> _Task list_
1 – Reproduce the legislative extract starting with "(5)An order under" and going on through "art. 3, Sch.", renaming "statutory instrument" as "Order in Council" wherever it occurs.
2 – List every calendar date written in numerals in the legislative extract.

Commencement Information
I9S. 234 in force at 17.2.2009 for specified purposes by S.I. 2009/296, arts. 2, 3, Sch. para. 6
I10S. 234 in force at 21.2.2009 in so far as not already in force by S.I. 2009/296, arts. 2, 3, Sch. para. 6
(1)Investment bank insolvency regulations shall be made by statutory instrument.
(2)Investment bank insolvency regulations may not be made unless a draft has been laid before and approved by resolution of each House of Parliament.
(3)The Treasury must consult before laying draft investment bank insolvency regulations before Parliament.
(4)If the power to make investment bank insolvency regulations has not been exercised before the end of the period of 2 years beginning with the date on which this Act is passed, it lapses.
(5)An order under section 232(6)—
(a)shall be made by statutory instrument, and
(b)may not be made unless a draft has been laid before and approved by resolution of each House of Parliament.
[F8(6)An order under section 232(7)—
(a)is to be made by statutory instrument, and
(b)is subject to annulment in pursuance of a resolution of either House of Parliament.]
Textual Amendments
F8S. 235(6) inserted (1.4.2013) by Financial Services Act 2012 (c. 21), s. 122(3), Sch. 17 para. 57 (with Sch. 20); S.I. 2013/423, art. 3, Sch.

> _Records shown_
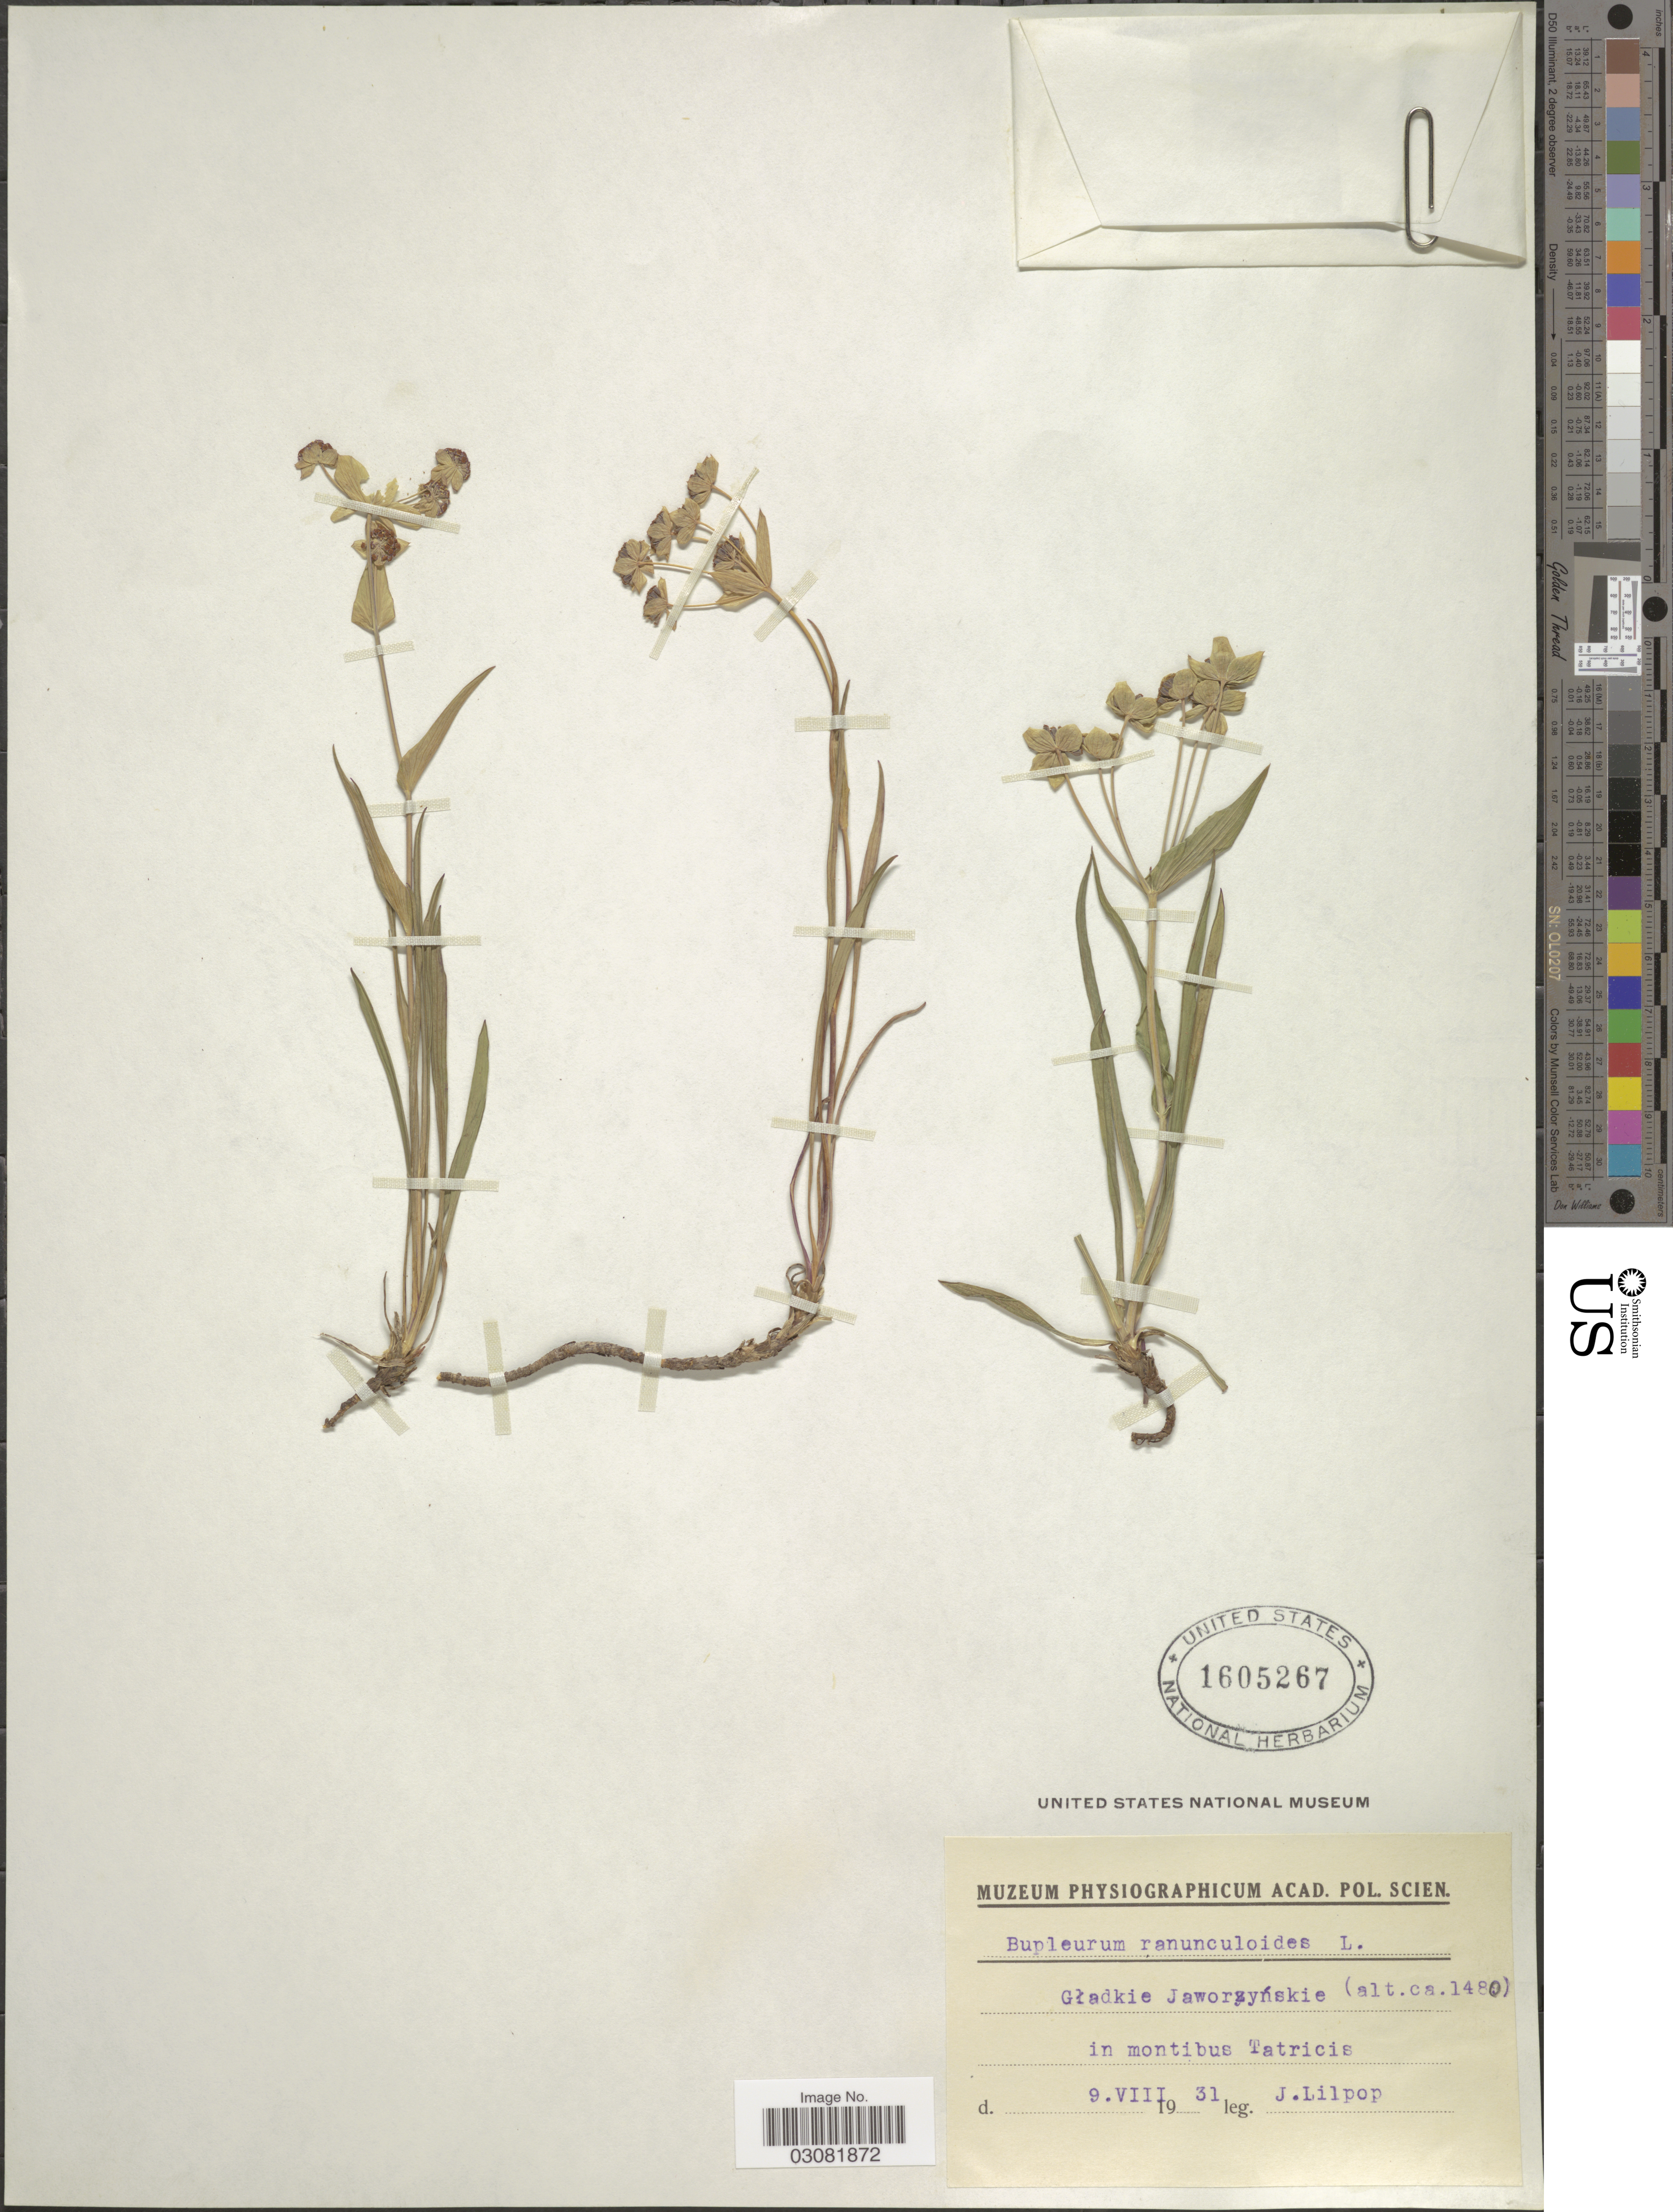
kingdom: Plantae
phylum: Tracheophyta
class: Magnoliopsida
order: Apiales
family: Apiaceae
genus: Bupleurum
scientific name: Bupleurum ranunculoides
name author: L.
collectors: J. Lilpop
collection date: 1931-08-09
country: Poland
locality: Gladkie Jaworzynskie in montibus Tatricis.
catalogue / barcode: US 1605267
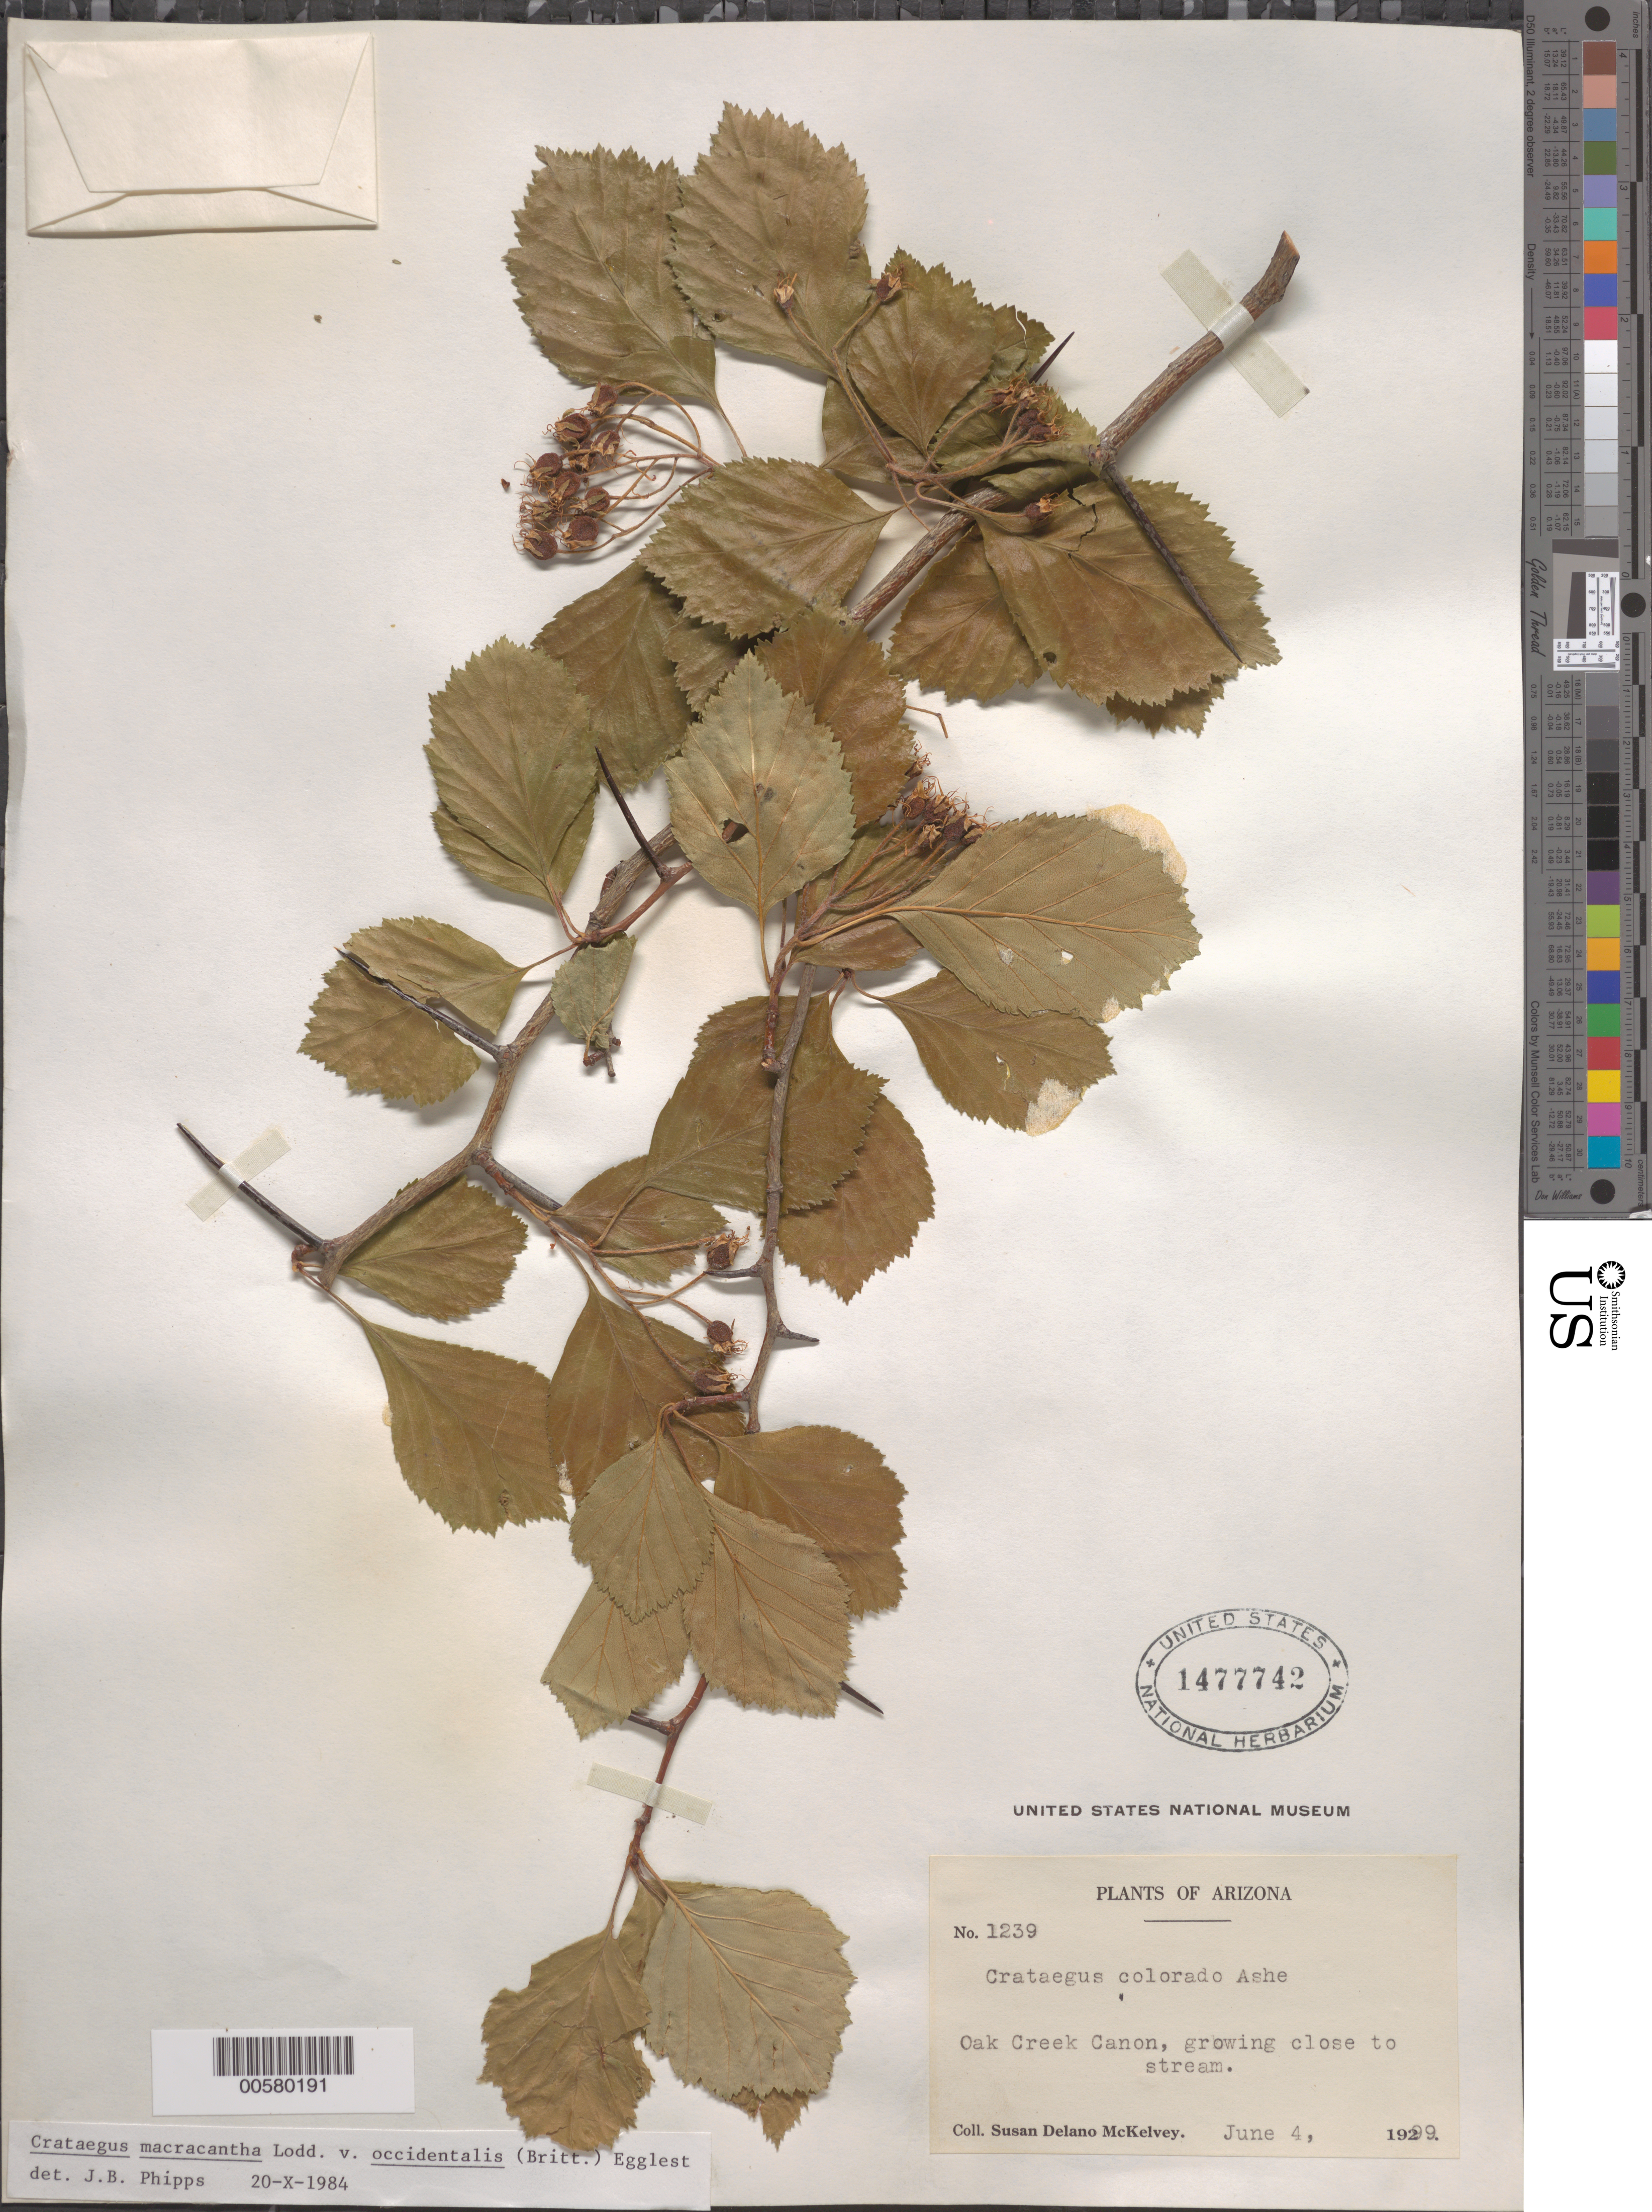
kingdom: Plantae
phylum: Tracheophyta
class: Magnoliopsida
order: Rosales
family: Rosaceae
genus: Crataegus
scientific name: Crataegus macracantha var. occidentalis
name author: (Britton) Eggl.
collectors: S. A. McKelvey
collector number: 1239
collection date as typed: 04 Jun 1909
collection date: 1909-06-04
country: United States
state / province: Arizona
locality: Flagstaff, Oak Creek Canyon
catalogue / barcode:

> _Responses per task_
1 –
(5)An order under section 232(6)—
(a)shall be made by Order in Council, and
(b)may not be made unless a draft has been laid before and approved by resolution of each House of Parliament.
[F8(6)An order under section 232(7)—
(a)is to be made by Order in Council, and
(b)is subject to annulment in pursuance of a resolution of either House of Parliament.]
Textual Amendments
F8S. 235(6) inserted (1.4.2013) by Financial Services Act 2012 (c. 21), s. 122(3), Sch. 17 para. 57 (with Sch. 20); S.I. 2013/423, art. 3, Sch.

2 –
17.2.2009
21.2.2009
1.4.2013